Goal of the exercise >> Look through the lines below and extract each one that contains "Lowest".

Data shown >>
#####
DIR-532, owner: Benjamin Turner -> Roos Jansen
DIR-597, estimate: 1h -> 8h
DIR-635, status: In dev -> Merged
#####
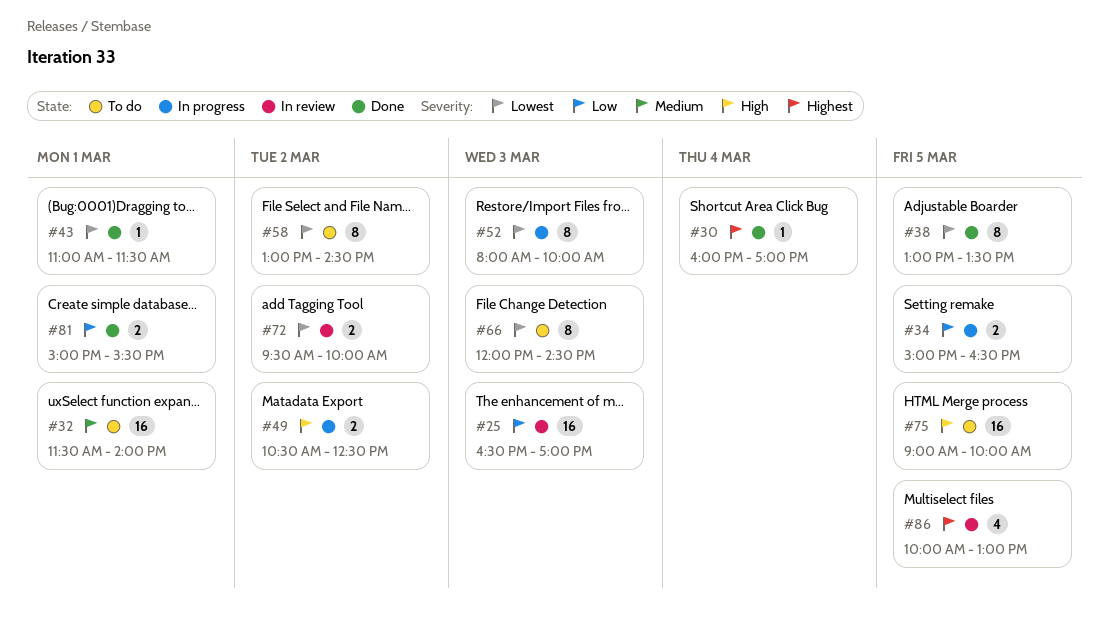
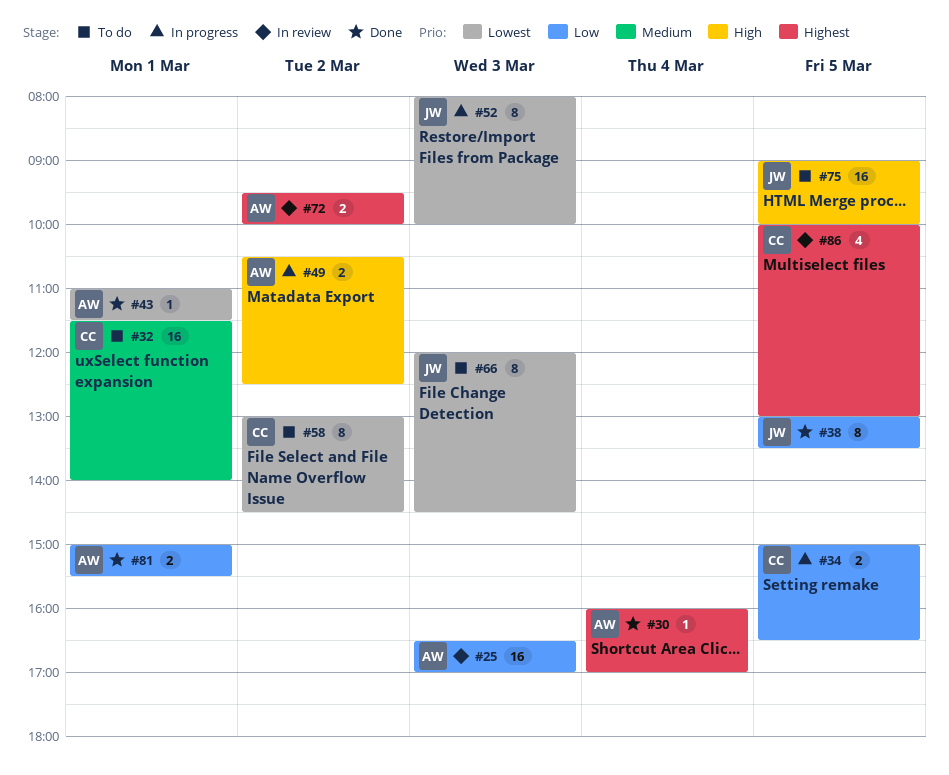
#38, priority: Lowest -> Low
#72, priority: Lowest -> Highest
#####
Your response >>
#38, priority: Lowest -> Low
#72, priority: Lowest -> Highest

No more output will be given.